Longitudinal genome-wide association of cardiovascular disease risk factors in the Bogalusa heart study

Abstract

Cardiovascular disease (CVD) is the leading cause of death worldwide. Recent genome-wide association (GWA) studies have pinpointed many loci associated with CVD risk factors in adults. It is unclear, however, if these loci predict trait levels at all ages, if they are associated with how a trait develops over time, or if they could be used to screen individuals who are pre-symptomatic to provide the opportunity for preventive measures before disease onset. We completed a genome-wide association study on participants in the longitudinal Bogalusa Heart Study (BHS) and have characterized the association between genetic factors and the development of CVD risk factors from childhood to adulthood. We report 7 genome-wide significant associations involving CVD risk factors, two of which have been previously reported. Top regions were tested for replication in the Young Finns Study (YF) and two associations strongly replicated: rs247616 in CETP with HDL levels (combined P = 9.7 x 10(-24)), and rs445925 at APOE with LDL levels (combined P = 8.7 x 10(-19)). We show that SNPs previously identified in adult cross-sectional studies tend to show age-independent effects in the BHS with effect sizes consistent with previous reports. Previously identified variants were associated with adult trait levels above and beyond those seen in childhood; however, variants with time-dependent effects were also promising predictors. This is the first GWA study to evaluate the role of common genetic variants in the development of CVD risk factors in children as they advance through adulthood and highlights the utility of using longitudinal studies to identify genetic predictors of adult traits in children.

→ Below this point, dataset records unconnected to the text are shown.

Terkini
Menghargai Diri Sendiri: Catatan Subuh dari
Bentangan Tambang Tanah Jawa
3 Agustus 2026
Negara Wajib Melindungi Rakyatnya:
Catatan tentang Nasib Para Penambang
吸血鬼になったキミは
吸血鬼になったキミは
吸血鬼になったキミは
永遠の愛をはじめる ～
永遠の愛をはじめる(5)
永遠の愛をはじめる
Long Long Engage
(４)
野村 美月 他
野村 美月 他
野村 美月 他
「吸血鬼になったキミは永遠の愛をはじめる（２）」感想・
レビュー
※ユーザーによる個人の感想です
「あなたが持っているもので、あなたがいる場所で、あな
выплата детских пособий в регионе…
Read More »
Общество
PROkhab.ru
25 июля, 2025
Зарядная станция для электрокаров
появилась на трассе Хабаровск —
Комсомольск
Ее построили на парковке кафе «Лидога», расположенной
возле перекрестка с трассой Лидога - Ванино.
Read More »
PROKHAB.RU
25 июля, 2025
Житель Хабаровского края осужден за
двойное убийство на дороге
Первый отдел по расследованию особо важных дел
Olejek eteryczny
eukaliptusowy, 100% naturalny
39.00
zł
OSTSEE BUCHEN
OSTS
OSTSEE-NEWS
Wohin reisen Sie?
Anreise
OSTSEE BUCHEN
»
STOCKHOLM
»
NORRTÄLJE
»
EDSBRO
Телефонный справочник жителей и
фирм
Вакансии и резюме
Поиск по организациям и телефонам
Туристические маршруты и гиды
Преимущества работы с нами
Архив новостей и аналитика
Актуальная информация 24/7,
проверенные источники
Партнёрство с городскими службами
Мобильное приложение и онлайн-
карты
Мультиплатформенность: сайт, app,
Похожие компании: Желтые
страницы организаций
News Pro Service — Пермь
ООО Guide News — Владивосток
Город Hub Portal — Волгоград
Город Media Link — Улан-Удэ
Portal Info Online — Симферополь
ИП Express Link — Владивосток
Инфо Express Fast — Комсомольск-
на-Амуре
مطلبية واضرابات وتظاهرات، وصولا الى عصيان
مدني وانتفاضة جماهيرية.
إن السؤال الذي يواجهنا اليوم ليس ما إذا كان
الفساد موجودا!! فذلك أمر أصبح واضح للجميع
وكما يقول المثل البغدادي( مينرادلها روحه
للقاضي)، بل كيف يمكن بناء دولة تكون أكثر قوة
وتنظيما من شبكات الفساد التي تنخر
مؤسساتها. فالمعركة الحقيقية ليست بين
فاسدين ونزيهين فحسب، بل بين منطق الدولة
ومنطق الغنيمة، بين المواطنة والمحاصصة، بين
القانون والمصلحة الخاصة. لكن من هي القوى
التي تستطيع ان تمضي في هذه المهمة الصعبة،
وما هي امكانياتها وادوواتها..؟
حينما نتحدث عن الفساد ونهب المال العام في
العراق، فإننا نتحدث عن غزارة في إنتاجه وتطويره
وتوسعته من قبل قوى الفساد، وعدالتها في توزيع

Figure 1. Effects of previously identified variants in the BHS.

A) Effect sizes of previously identified markers are plotted against observed effects in the BHS. SNP-trait associations are plotted by shape and color to indicate trait. The size of the point indicates the power to detect an association of the magnitude previously described, and whether a point is filled in or not indicates whether the association was significant at P<0.05 in the BHS. Linear regression lines are shown, with the slope and p-value of the association between previously reported effect sizes and the observed effect sizes. B) Individuals were scored based on the effect size of each previously identified marker and are grouped and color-coded based on the decile of their score. Linear lines are linear regression estimates of the average trajectory of each decile group.